La promesse était qu’Internet et les médias sociaux seraient un espace public de débat d’extrême diversité, de participation, de démocratie et de pluralité dans lequel un millier de communautés discuteraient simultanément de leurs intérêts pour améliorer la vie de tous, donnant lieu à des raisonnements et à des créations d’une grande profondeur et originalité : « que cent fleurs s’épanouissent », qu’une centaine d’écoles de pensée rivalisent dans une discussion constructive.
D’autre part, les réseaux sociaux généralistes tels que Facebook, Twitter et autres sont en grande partie l’espace où tout le monde discute de la même chose tous les jours, généralement de choses triviales et utiles pour la distraction de masse, la controverse du jour, comme cela se produit d’une manière particulière en Italie. Tout commence par un événement déclencheur, une déclaration, un dérapage, un comportement déplacé qui est porté à l’attention du public. Cet événement se transforme rapidement en une discussion collective (ou une représentation grotesque de celui-ci), une foule d’utilisateurs se rassemblant virtuellement pour demander des comptes, exiger des sanctions, des démissions, etc.
Certains parlent de justicier en ligne, ou de police des mœurs. Cette homologation et cette uniformité nous alertent sur l’illusion qui est à la racine de notre être utilisateurs et générateurs de contenus, celle d’être des individus autonomes, uniques et peut-être authentiques. En fait, une grande partie du débat est au contraire très massifiée, hétéro-dirigée et « focale ». Elle procède en cascade à partir de ce que disent les médias, la plupart du temps contrôlés par les pouvoirs en place, et de ce qui est considéré comme d’intérêt général, sur lequel donc chacun a une volonté légitime de s’exprimer.

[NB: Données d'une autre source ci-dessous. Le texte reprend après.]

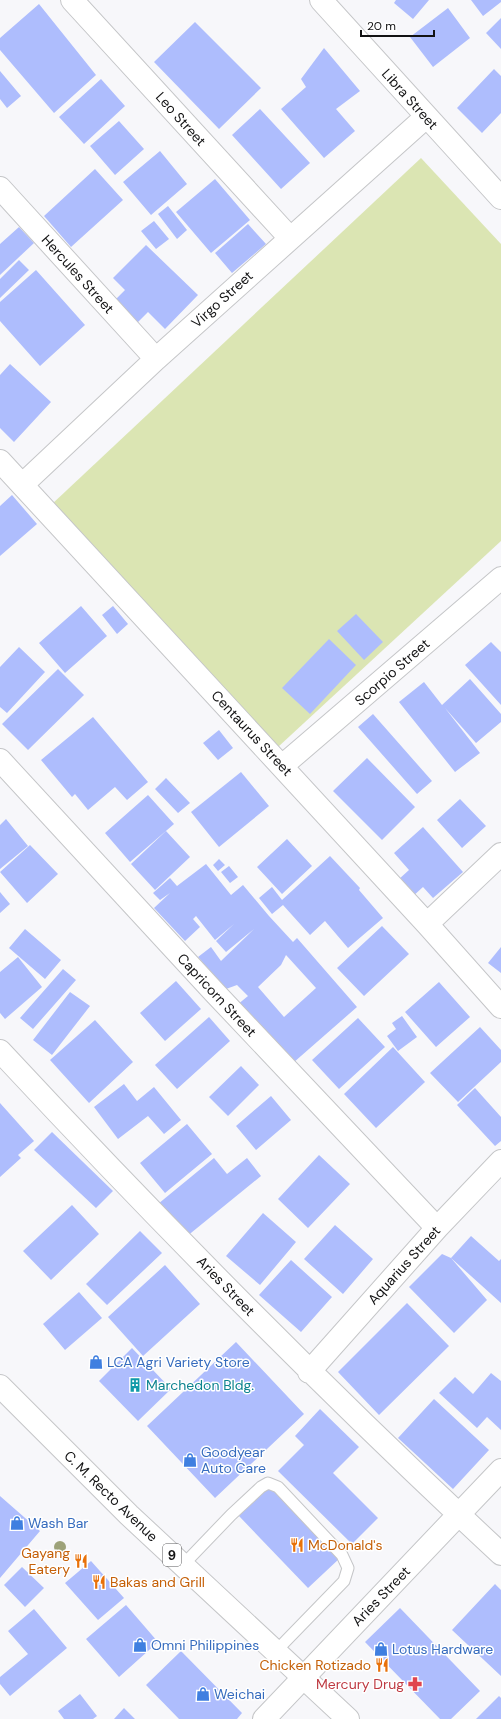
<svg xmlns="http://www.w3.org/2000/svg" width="501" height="1719" font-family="'DM Sans',sans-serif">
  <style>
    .green { fill: #dbe5b3 }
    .building { fill: #aebdfd; fill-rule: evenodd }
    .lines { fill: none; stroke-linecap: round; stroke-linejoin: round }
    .lane-casing { stroke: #c5c6c8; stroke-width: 13 }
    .street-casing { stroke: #c5c6c8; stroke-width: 24 }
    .highway-casing { stroke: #c5c6c8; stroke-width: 24 }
    .lane { stroke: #fff; stroke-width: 11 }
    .street { stroke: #fff; stroke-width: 22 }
    .highway { stroke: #fff; stroke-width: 22 }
    .tree { fill: #9da279 }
    .labels { text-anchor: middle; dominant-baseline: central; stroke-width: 3; stroke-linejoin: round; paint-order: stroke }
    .shield { fill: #fff; stroke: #59595a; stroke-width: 1 }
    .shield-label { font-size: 13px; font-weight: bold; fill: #121213 }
    .street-label { font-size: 14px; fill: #121213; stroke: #fff }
    .shop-label { font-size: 14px; fill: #366cbe; stroke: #fff; text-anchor: start }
    .culture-label { font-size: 14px; fill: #0d838f; stroke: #fff; text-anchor: start }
    .food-label { font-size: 14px; fill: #c56008; stroke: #fff; text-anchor: start }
    .health-label { font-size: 14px; fill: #be3a42; stroke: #fff; text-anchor: end }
  </style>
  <rect width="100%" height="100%" fill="#f7f7fa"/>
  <path class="green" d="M421 158 501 244V541L278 747 51 505Z"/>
  <path class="building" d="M396 0H429L413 19 394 3Z
    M471 0H501V2L483 16Z
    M39 4 96 75 54 113 0 50V38Z
    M448 8 470 38 433 67 410 37Z
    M501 18V49L486 33Z
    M195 22 261 88 219 129 154 62Z
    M324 48 360 91 336 109 355 131 324 158 281 109 306 87 301 79Z
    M494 69 501 76V113L482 133 457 108Z
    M0 71 21 96 7 108 0 99Z
    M101 79 125 106 84 144 59 117Z
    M260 109 310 163 281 189 232 135Z
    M119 121 144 149 115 175 90 146Z
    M160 151 187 184 151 215 123 182Z
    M95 169 123 200 71 247 44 216Z
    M215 179 250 220 211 253 176 212Z
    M168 206 187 230 177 239 158 214Z
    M154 221 169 239 156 249 141 231Z
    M248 224 266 244 232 273 215 253Z
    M19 227 34 243 0 275V244Z
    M146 245 198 295 165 329 148 312 136 324 114 301 125 290 113 278Z
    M19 260 29 270 0 298V279Z
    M36 270 85 325 40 366 0 321V302Z
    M10 364 51 402 14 442 0 428V375Z
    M12 495 37 524 0 556V506Z
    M81 606 107 636 65 673 39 643Z
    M113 606 128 624 117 634 102 615Z
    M356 614 383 642 364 660 337 631Z
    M329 639 356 665 310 714 282 688Z
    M491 642 501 652V705L465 665Z
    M19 647 45 672 7 713 0 707V667Z
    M58 669 84 695 28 750 2 724Z
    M470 679 501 714V722L476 743 445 708 480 753 455 772 399 702 424 682 442 705Z
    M373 714 432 781 417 794 358 727Z
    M93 717 148 782 127 800 115 787 88 810 75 794 72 797 41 760Z
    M219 730 233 748 218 760 203 743Z
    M367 758 415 807 382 840 333 791Z
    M241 772 269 806 219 847 191 812Z
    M166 778 190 803 178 813 155 789Z
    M148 795 174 824 130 862 105 833Z
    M460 799 486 826 462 848 437 820Z
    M6 819 28 846 0 869V825Z
    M423 827 463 872 433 898 423 887 412 897 398 880 409 870 394 853Z
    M166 831 190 857 155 890 131 864Z
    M287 839 312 866 282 894 257 867Z
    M30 845 58 874 27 903 0 872Z
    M330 856 360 888 359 890 383 918 348 948 325 921 310 935 283 905 272 914 259 898 272 887 282 900Z
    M219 859 225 865 218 871 213 865Z
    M206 864 231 895 243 885 269 916 293 942 297 938 357 1007 293 1063 237 1005 248 996 237 985 226 989 198 957 211 947 221 961 254 929 226 952 216 941 234 924 215 940 196 916 193 919 200 927 185 941 154 908 170 893 160 900 153 893 170 878 177 886ZM286 955 316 988 284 1017 258 987 281 965Z
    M229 866 238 877 230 883 221 872Z
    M0 892 10 904 0 913Z
    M382 926 409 954 364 996 337 968Z
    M25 929 61 960 45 979 9 948Z
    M501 947V973L488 963Z
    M18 957 42 987 5 1019 0 1013V972Z
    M63 969 76 980 33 1029 20 1018Z
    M176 981 201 1009 165 1041 140 1013Z
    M439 982 470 1017 436 1047 405 1012Z
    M70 992 90 1006 52 1055 33 1040Z
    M402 1016 417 1037 398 1051 387 1036 396 1029 392 1023Z
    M209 1017 230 1041 177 1089 155 1065Z
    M358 1018 385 1047 339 1089 312 1060Z
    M95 1020 133 1062 89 1103 50 1060Z
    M480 1027 501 1050V1062L458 1102 430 1073Z
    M393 1047 425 1082 376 1128 344 1094Z
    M241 1066 259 1085 228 1116 209 1097Z
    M124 1084 137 1101 154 1087 181 1120 164 1134 148 1116 118 1139 94 1107Z
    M475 1088 501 1117V1141L495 1146 457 1105Z
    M271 1096 291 1120 256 1150 236 1126Z
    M0 1103 34 1141 18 1155 21 1158 0 1177Z
    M187 1124 212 1154 165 1193 140 1163Z
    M52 1132 113 1191 96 1208 34 1150Z
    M319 1155 350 1184 308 1228 278 1199Z
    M214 1158 227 1174 247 1158 261 1176 186 1237 158 1204Z
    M72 1205 99 1234 51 1280 23 1251Z
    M263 1213 296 1242 260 1285 226 1256Z
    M335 1225 373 1259 343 1294 304 1259Z
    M140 1231 162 1253 107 1305 86 1284Z
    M471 1236 499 1261 501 1259V1303L451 1258Z
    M442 1254 451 1258 487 1300 454 1333 409 1287Z
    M291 1260 332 1297 301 1332 259 1295Z
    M165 1265 200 1304 143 1356 108 1317Z
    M79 1292 102 1318 65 1350 43 1324Z
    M407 1303 449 1346 379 1415 338 1372Z
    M236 1342 304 1414 215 1498 147 1426Z
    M132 1348 171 1389 138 1421 99 1381Z
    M491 1373 501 1381V1430L487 1417 477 1428 439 1393 455 1377 473 1394Z
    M434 1399 489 1450 453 1489 398 1438Z
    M320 1409 359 1447 333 1473 378 1518 352 1544 278 1471 304 1445 295 1436Z
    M271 1485 340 1558 308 1588 239 1516Z
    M0 1496 40 1531 0 1578Z
    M91 1561 124 1598 98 1620 65 1583Z
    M22 1567 44 1588 25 1607 4 1585Z
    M495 1584 501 1590V1676L452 1630Z
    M126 1605 158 1642 119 1677 86 1639Z
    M400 1608 480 1691 451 1719H440L365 1642Z
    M34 1609 67 1648 10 1696 0 1684V1677L28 1654 8 1631Z
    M181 1651 242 1713 237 1719H179L146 1685Z
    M80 1694 97 1716 93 1719H64L58 1711Z
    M499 1696 501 1698V1719H476Z
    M124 1708 135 1719H114Z"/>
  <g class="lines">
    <defs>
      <path id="lane" d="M183 1565 231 1515 261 1487 268 1483 278 1487 342 1555 348 1568 344 1581 276 1651"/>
      <path id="street" d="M72 0 290 238
        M321 0 501 198
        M0 188 156 359
        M0 461 427 924 501 1007
        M22 485 156 359 426 117
        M0 760 215 993 437 1228
        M282 766 501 578
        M427 924 501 854
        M0 1051C161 1224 328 1393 501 1554
        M309 1372 437 1228 501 1161
        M264 1719 501 1470"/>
      <path id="highway" d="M0 1386 129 1515 348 1719"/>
    </defs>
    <use href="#lane" class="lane-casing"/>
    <use href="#street" class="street-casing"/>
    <use href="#highway" class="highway-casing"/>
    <use href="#lane" class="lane"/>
    <use href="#street" class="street"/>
    <use href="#highway" class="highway"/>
  </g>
  <circle class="tree" cx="60" cy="1547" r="6"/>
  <defs>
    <symbol id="shop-bare" viewBox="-9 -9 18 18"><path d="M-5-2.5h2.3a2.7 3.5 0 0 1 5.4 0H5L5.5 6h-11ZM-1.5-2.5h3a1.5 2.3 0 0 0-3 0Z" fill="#3f7fe0" stroke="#fff" stroke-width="2.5" paint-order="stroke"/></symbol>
    <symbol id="building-bare" viewBox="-9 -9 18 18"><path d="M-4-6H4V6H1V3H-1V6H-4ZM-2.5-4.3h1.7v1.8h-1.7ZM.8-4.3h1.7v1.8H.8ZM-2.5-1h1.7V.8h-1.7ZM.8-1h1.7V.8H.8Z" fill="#0f9aa8" stroke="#fff" stroke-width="2.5" paint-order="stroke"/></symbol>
    <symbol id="restaurant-bare" viewBox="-9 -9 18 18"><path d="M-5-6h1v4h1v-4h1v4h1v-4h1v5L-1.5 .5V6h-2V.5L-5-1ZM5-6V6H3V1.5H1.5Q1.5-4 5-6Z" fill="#e8710a" stroke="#fff" stroke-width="2.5" paint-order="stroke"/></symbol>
    <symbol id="pharmacy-bare" viewBox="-9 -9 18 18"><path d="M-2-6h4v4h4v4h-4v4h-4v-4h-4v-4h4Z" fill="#e0444e" stroke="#fff" stroke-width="2.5" paint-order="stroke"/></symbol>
  </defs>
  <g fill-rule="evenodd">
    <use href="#shop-bare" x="86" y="1352" width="20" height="20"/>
    <use href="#building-bare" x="125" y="1375" width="20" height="20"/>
    <use href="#shop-bare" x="180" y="1450" width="20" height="20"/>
    <use href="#shop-bare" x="7" y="1513" width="20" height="20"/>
    <use href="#restaurant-bare" x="287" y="1535" width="20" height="20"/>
    <use href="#restaurant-bare" x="71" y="1551" width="20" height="20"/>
    <use href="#restaurant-bare" x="89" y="1572" width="20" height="20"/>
    <use href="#shop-bare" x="130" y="1635" width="20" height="20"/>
    <use href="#shop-bare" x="371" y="1639" width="20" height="20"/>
    <use href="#restaurant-bare" x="372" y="1655" width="20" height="20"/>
    <use href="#pharmacy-bare" x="405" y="1674" width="20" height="20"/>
    <use href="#shop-bare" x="193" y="1684" width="20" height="20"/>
  </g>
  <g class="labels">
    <rect class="shield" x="163" y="1544" width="18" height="22" rx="3"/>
    <g class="shield-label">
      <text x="172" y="1555">9</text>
    </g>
    <g class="street-label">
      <text transform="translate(410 99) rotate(48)">Libra Street</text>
      <text transform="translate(181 119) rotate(48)">Leo Street</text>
      <text transform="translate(78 274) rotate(48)">Hercules Street</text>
      <text transform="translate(222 299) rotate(-42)">Virgo Street</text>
      <text transform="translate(392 672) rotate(-41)">Scorpio Street</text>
      <text transform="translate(252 733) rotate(47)">Centaurus Street</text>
      <text transform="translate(217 995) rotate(47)">Capricorn Street</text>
      <text transform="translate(404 1265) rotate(-48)">Aquarius Street</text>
      <text transform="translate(226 1286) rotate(46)">Aries Street</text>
      <text transform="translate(111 1496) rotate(44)">C. M. Recto Avenue</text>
      <text transform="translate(381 1596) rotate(-46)">Aries Street</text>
    </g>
    <g class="shop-label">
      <text x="107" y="1362">LCA Agri Variety Store</text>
      <text x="201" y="1452">Goodyear<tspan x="201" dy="16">Auto Care</tspan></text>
      <text x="28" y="1523">Wash Bar</text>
      <text x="151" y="1645">Omni Philippines</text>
      <text x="392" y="1649">Lotus Hardware</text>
      <text x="214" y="1694">Weichai</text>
    </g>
    <g class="culture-label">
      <text x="146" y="1385">Marchedon Bldg.</text>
    </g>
    <g class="food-label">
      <text x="308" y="1545">McDonald's</text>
      <text x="70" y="1553" text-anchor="end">Gayang<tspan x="70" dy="16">Eatery</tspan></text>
      <text x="110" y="1582">Bakas and Grill</text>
      <text x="371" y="1665" text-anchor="end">Chicken Rotizado</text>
    </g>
    <g class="health-label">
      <text x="404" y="1684">Mercury Drug</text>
    </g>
  </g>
  <path d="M361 30v6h73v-6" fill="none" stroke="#121213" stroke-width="2"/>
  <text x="367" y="30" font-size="12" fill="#121213" stroke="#ffffff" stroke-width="3" paint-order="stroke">20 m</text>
</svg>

Les réseaux sociaux n’ont pas massifié la production de savoir ou d’information, malgré le fameux « journalisme citoyen », ils ont massifié l’accès à l’opinion ou au commentaire, élargissant au maximum la définition du commentaire. C’est pour cette raison que chaque jour, nous commentons tous les mêmes choses comme une impulsion à participer à l’expérience collective, en suivant le même instinct qui nous conduit à suivre d’autres grands rituels de masse, le football par exemple pour ne pas être coupé d’une expérience commune, qui, aussi dégradante ou déprimante soit-elle, pourrait un jour devenir l’objet de commérages et de jugements collectifs, un devoir social auquel personne ne peut échapper.